Exercise requirements - Each line below with the word "stroke" needs to be copied.

Stored dataset items
****
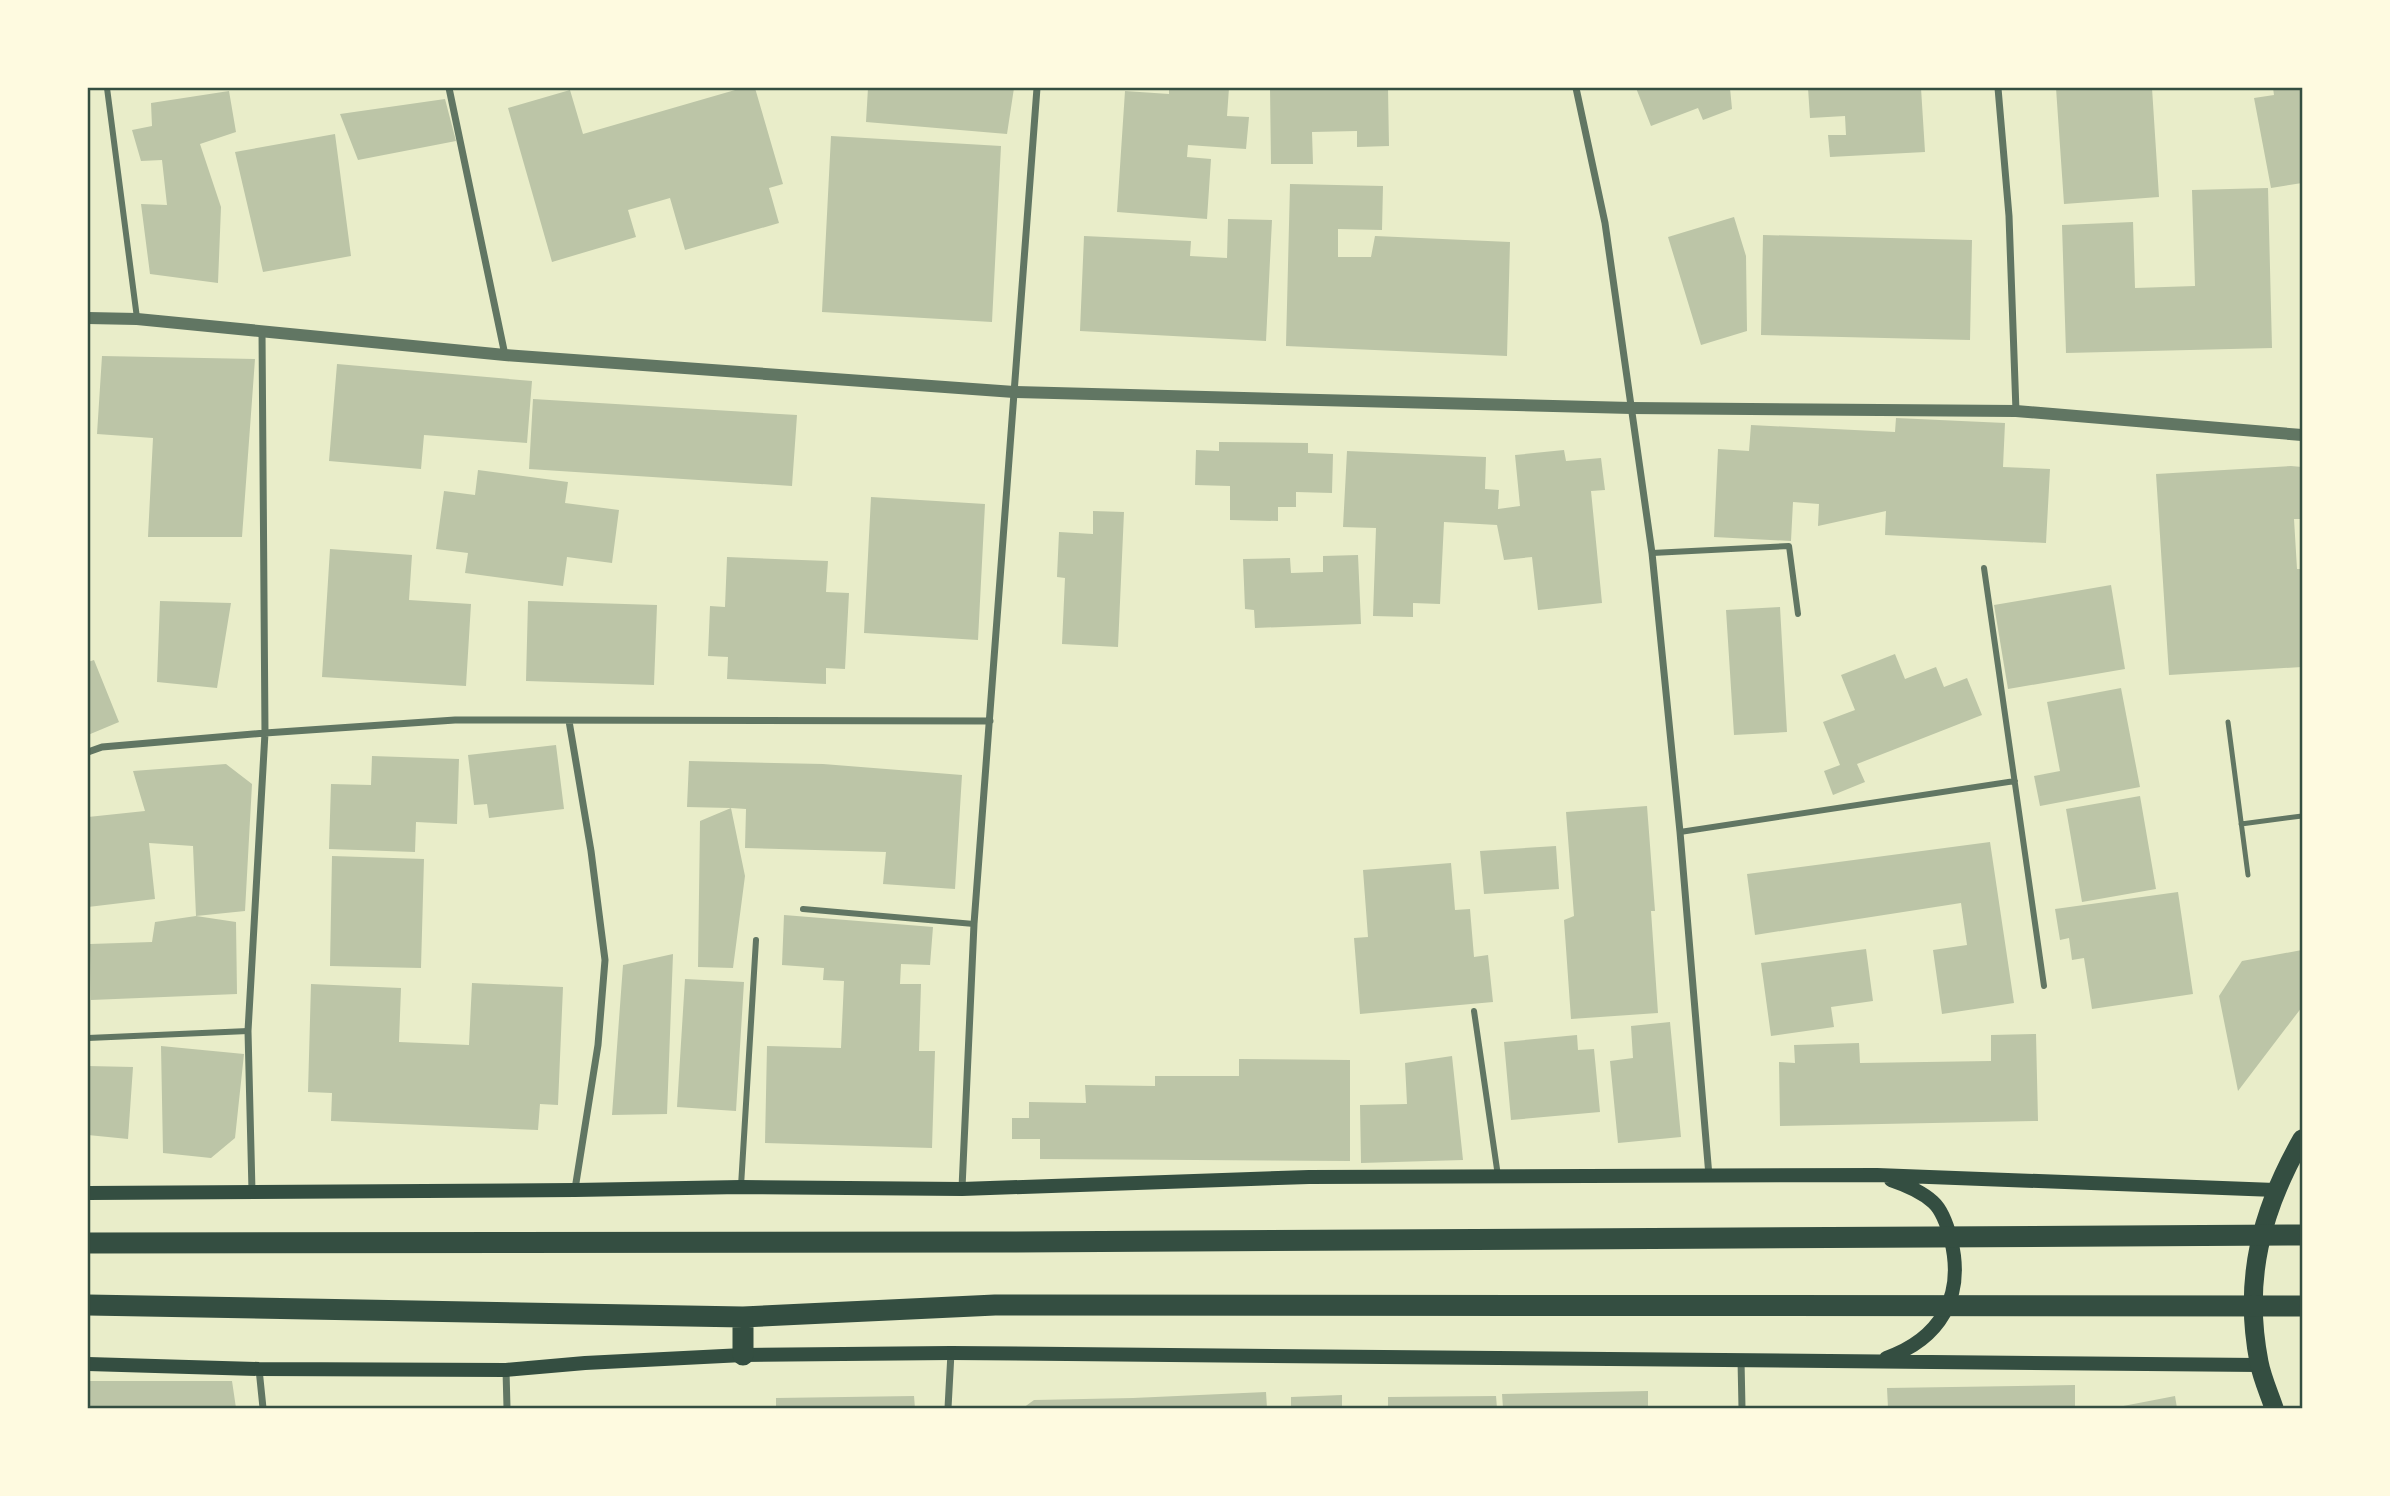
<svg xmlns="http://www.w3.org/2000/svg" width="2390" height="1496" viewBox="0 0 2390 1496" font-family="'Varela Round',sans-serif">
<rect width="100%" height="100%" fill="#e9edc9"/>
<!-- building -->
<path fill="#bcc5a7" d="M 742,88 L 755,88 L 783,184 L 769,188 L 779,223 L 685,250 L 670,198 L 628,210 L 636,237 L 552,262 L 508,108 L 570,90 L 583,134 Z
M 868,88 L 1014,88 L 1007,134 L 866,122 Z
M 1169,88 L 1229,88 L 1227,116 L 1249,117 L 1246,149 L 1188,145 L 1187,157 L 1211,159 L 1207,219 L 1117,212 L 1125,91 L 1169,94 Z
M 1270,88 L 1388,88 L 1389,146 L 1357,147 L 1357,131 L 1312,132 L 1313,164 L 1271,164 Z
M 1636,88 L 1730,88 L 1732,109 L 1703,120 L 1698,108 L 1651,126 Z
M 1808,88 L 1921,88 L 1925,152 L 1830,157 L 1828,135 L 1846,135 L 1845,116 L 1810,118 Z
M 2056,88 L 2152,88 L 2159,197 L 2064,204 Z
M 2273,88 L 2302,88 L 2302,183 L 2271,188 L 2254,98 L 2274,95 Z
M 229,91 L 236,132 L 200,144 L 221,207 L 218,283 L 150,274 L 141,204 L 167,205 L 162,160 L 141,161 L 132,130 L 152,126 L 151,103 Z
M 445,99 L 456,141 L 358,160 L 340,114 Z
M 335,134 L 351,256 L 263,272 L 235,152 Z
M 831,136 L 1001,146 L 992,322 L 822,312 Z
M 1290,184 L 1383,186 L 1382,230 L 1338,229 L 1338,257 L 1371,257 L 1375,236 L 1510,242 L 1507,356 L 1286,346 Z
M 2268,188 L 2272,348 L 2066,353 L 2062,225 L 2133,222 L 2135,288 L 2195,286 L 2192,190 Z
M 1734,217 L 1746,256 L 1747,331 L 1701,345 L 1668,237 Z
M 1228,219 L 1272,220 L 1266,341 L 1080,331 L 1084,236 L 1191,241 L 1190,256 L 1227,258 Z
M 1763,235 L 1972,240 L 1970,340 L 1761,335 Z
M 102,356 L 255,359 L 242,537 L 148,537 L 153,438 L 97,434 Z
M 337,364 L 532,381 L 527,443 L 424,435 L 421,469 L 329,461 Z
M 533,399 L 797,415 L 792,486 L 529,469 Z
M 1896,418 L 2005,423 L 2003,467 L 2050,469 L 2046,543 L 1885,535 L 1886,511 L 1818,526 L 1819,504 L 1793,502 L 1791,541 L 1714,537 L 1718,449 L 1749,451 L 1751,425 L 1895,432 Z
M 1219,442 L 1308,443 L 1308,453 L 1333,454 L 1332,493 L 1296,492 L 1296,507 L 1278,507 L 1278,521 L 1230,520 L 1230,486 L 1195,485 L 1196,450 L 1219,451 Z
M 1564,450 L 1566,461 L 1601,458 L 1605,490 L 1591,491 L 1602,603 L 1538,610 L 1532,557 L 1504,560 L 1497,525 L 1444,522 L 1440,604 L 1413,603 L 1413,617 L 1373,616 L 1376,528 L 1343,527 L 1347,451 L 1486,457 L 1485,489 L 1499,490 L 1498,509 L 1520,506 L 1515,455 Z
M 2291,466 L 2302,467 L 2302,519 L 2294,519 L 2297,569 L 2302,569 L 2302,667 L 2169,675 L 2156,474 Z
M 478,470 L 568,482 L 565,503 L 619,510 L 612,563 L 567,557 L 563,586 L 465,573 L 468,553 L 436,549 L 444,491 L 475,495 Z
M 871,497 L 985,504 L 978,640 L 864,633 Z
M 1093,511 L 1124,512 L 1118,647 L 1062,644 L 1065,578 L 1057,577 L 1059,532 L 1093,534 Z
M 330,549 L 412,555 L 409,600 L 471,604 L 466,686 L 322,677 Z
M 1358,555 L 1361,624 L 1255,628 L 1254,610 L 1245,609 L 1243,559 L 1290,558 L 1291,573 L 1323,572 L 1323,556 Z
M 727,557 L 828,561 L 826,592 L 849,593 L 845,669 L 826,668 L 826,684 L 727,679 L 728,657 L 708,656 L 710,606 L 725,607 Z
M 2111,585 L 2125,669 L 2008,689 L 1994,605 Z
M 160,601 L 231,603 L 217,688 L 157,682 Z
M 528,601 L 657,605 L 654,685 L 526,681 Z
M 1780,607 L 1787,732 L 1734,735 L 1726,610 Z
M 1895,654 L 1905,679 L 1936,667 L 1944,687 L 1967,678 L 1982,715 L 1857,764 L 1865,782 L 1833,795 L 1824,771 L 1840,765 L 1823,722 L 1855,710 L 1841,675 Z
M 94,660 L 119,722 L 88,735 L 88,662 Z
M 2121,688 L 2140,787 L 2040,806 L 2034,776 L 2060,771 L 2047,702 Z
M 556,745 L 564,809 L 489,818 L 487,804 L 474,805 L 468,755 Z
M 372,756 L 459,759 L 457,824 L 416,822 L 415,852 L 329,849 L 331,784 L 371,785 Z
M 689,761 L 823,764 L 962,775 L 955,889 L 883,884 L 886,852 L 745,848 L 746,809 L 731,808 L 745,876 L 733,968 L 698,967 L 700,821 L 731,808 L 687,807 Z
M 226,764 L 252,784 L 245,911 L 196,916 L 193,846 L 149,843 L 155,899 L 88,907 L 88,817 L 145,811 L 133,771 Z
M 2140,796 L 2156,889 L 2082,902 L 2066,809 Z
M 1647,806 L 1655,911 L 1651,911 L 1658,1013 L 1571,1019 L 1564,920 L 1574,916 L 1566,812 Z
M 1990,842 L 2014,1003 L 1942,1014 L 1933,950 L 1967,945 L 1961,903 L 1755,935 L 1747,874 Z
M 1556,846 L 1559,889 L 1484,894 L 1480,851 Z
M 332,856 L 424,859 L 421,968 L 330,966 Z
M 1451,863 L 1455,910 L 1470,909 L 1474,957 L 1488,955 L 1493,1002 L 1360,1014 L 1354,938 L 1368,937 L 1363,870 Z
M 2178,892 L 2193,994 L 2092,1009 L 2084,958 L 2072,960 L 2069,938 L 2060,940 L 2055,909 Z
M 784,915 L 933,927 L 930,965 L 901,964 L 900,984 L 921,984 L 919,1051 L 935,1051 L 932,1148 L 765,1143 L 767,1046 L 841,1048 L 844,981 L 823,980 L 824,968 L 782,965 Z
M 196,916 L 236,922 L 237,994 L 91,1000 L 90,944 L 152,942 L 155,922 Z
M 1866,949 L 1873,1001 L 1831,1007 L 1834,1027 L 1771,1036 L 1761,963 Z
M 2302,950 L 2302,1007 L 2238,1091 L 2219,996 L 2242,961 Z
M 673,954 L 667,1114 L 612,1115 L 623,965 Z
M 685,979 L 744,982 L 736,1111 L 677,1107 Z
M 472,983 L 563,987 L 558,1105 L 540,1104 L 538,1130 L 331,1121 L 332,1093 L 308,1092 L 311,984 L 401,988 L 399,1042 L 469,1045 Z
M 1670,1022 L 1681,1137 L 1618,1143 L 1610,1061 L 1633,1058 L 1631,1026 Z
M 2036,1034 L 2038,1121 L 1780,1126 L 1779,1062 L 1795,1063 L 1794,1045 L 1859,1043 L 1860,1063 L 1991,1061 L 1991,1035 Z
M 1577,1035 L 1578,1050 L 1594,1049 L 1600,1112 L 1511,1120 L 1504,1042 Z
M 161,1046 L 244,1054 L 235,1138 L 211,1158 L 163,1153 Z
M 1452,1056 L 1463,1160 L 1361,1163 L 1360,1105 L 1407,1104 L 1405,1063 Z
M 1239,1059 L 1350,1060 L 1350,1161 L 1040,1159 L 1040,1139 L 1012,1139 L 1012,1118 L 1029,1118 L 1029,1102 L 1086,1103 L 1085,1085 L 1155,1086 L 1155,1076 L 1239,1076 Z
M 88,1066 L 133,1067 L 128,1139 L 88,1135 Z
M 88,1381 L 232,1381 L 236,1408 L 88,1408 Z
M 2075,1385 L 2075,1408 L 1888,1408 L 1887,1388 Z
M 1648,1391 L 1648,1408 L 1503,1408 L 1502,1394 Z
M 1266,1392 L 1267,1408 L 1023,1408 L 1034,1400 L 1133,1398 Z
M 1342,1395 L 1342,1408 L 1291,1408 L 1291,1397 Z
M 914,1396 L 915,1408 L 776,1408 L 776,1398 Z
M 1496,1396 L 1497,1408 L 1388,1408 L 1388,1397 Z
M 2175,1396 L 2177,1408 L 2118,1408 L 2118,1407 Z"/>
<g fill="none" stroke-linecap="round" stroke-linejoin="round">
<!-- service -->
<path stroke="#617663" stroke-width="5" d="M 2228,722 L 2248,875
M 2241,824 L 2302,816"/>
<!-- pedestrian -->
<path stroke="#617663" stroke-width="6" d="M 107,88 L 137,318
M 1652,553 L 1789,546 L 1798,614
M 1984,568 L 2044,986
M 1680,832 L 2015,781
M 803,909 L 974,924
M 1474,1011 L 1498,1176
M 88,1038 L 248,1031
M 741,1186 L 756,940"/>
<!-- minor -->
<path stroke="#617663" stroke-width="7" d="M 449,88 L 505,355
M 1576,88 L 1605,223 L 1652,553 L 1680,832 L 1709,1176
M 1998,88 L 2009,216 L 2016,411
M 569,721 L 591,851 L 605,960 L 598,1045 L 575,1189
M 88,752 L 102,747 L 265,733 L 455,720 L 990,721
M 962,1188 L 974,924 L 1037,88
M 252,1191 L 248,1031 L 265,733 L 262,331
M 1741,1360 L 1742,1408
M 259,1369 L 263,1408
M 506,1370 L 507,1408
M 948,1408 L 951,1353"/>
<!-- tertiary -->
<path stroke="#617663" stroke-width="12" d="M 88,318 L 137,319 L 505,355 L 1014,392 L 1631,408 L 2016,411 L 2302,435"/>
<!-- secondary -->
<path stroke="#344e41" stroke-width="14" d="M 88,1193 L 575,1190 L 741,1187 L 962,1189 L 1309,1177 L 1877,1175 L 2275,1190
M 1886,1358 C 1940,1339 1965,1297 1951,1240 C 1948,1228 1943,1211 1933,1202 C 1921,1191 1906,1185 1891,1180
M 88,1364 L 259,1369 L 506,1370 L 585,1363 L 743,1355 L 951,1353 L 2259,1365"/>
<!-- trunk -->
<path stroke="#344e41" stroke-width="19" d="M 2274,1408 C 2269,1393 2262,1378 2259,1362 C 2243,1280 2261,1211 2302,1139"/>
<!-- motorway -->
<path stroke="#344e41" stroke-width="21" d="M 88,1243 L 1005,1242 L 2302,1235
M 88,1305 L 743,1317 L 995,1305 L 2302,1306
M 743,1317 L 743,1355"/>
</g>
<!-- border -->
<rect width="2390" height="1496" fill="none" stroke="#fefae0" stroke-width="178"/>
<rect x="89" y="89" width="2212" height="1318" fill="none" stroke="#344e41" stroke-width="2.5"/>
</svg>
****
Written answer -
<g fill="none" stroke-linecap="round" stroke-linejoin="round">
<path stroke="#617663" stroke-width="5" d="M 2228,722 L 2248,875
<path stroke="#617663" stroke-width="6" d="M 107,88 L 137,318
<path stroke="#617663" stroke-width="7" d="M 449,88 L 505,355
<path stroke="#617663" stroke-width="12" d="M 88,318 L 137,319 L 505,355 L 1014,392 L 1631,408 L 2016,411 L 2302,435"/>
<path stroke="#344e41" stroke-width="14" d="M 88,1193 L 575,1190 L 741,1187 L 962,1189 L 1309,1177 L 1877,1175 L 2275,1190
<path stroke="#344e41" stroke-width="19" d="M 2274,1408 C 2269,1393 2262,1378 2259,1362 C 2243,1280 2261,1211 2302,1139"/>
<path stroke="#344e41" stroke-width="21" d="M 88,1243 L 1005,1242 L 2302,1235
<rect width="2390" height="1496" fill="none" stroke="#fefae0" stroke-width="178"/>
<rect x="89" y="89" width="2212" height="1318" fill="none" stroke="#344e41" stroke-width="2.5"/>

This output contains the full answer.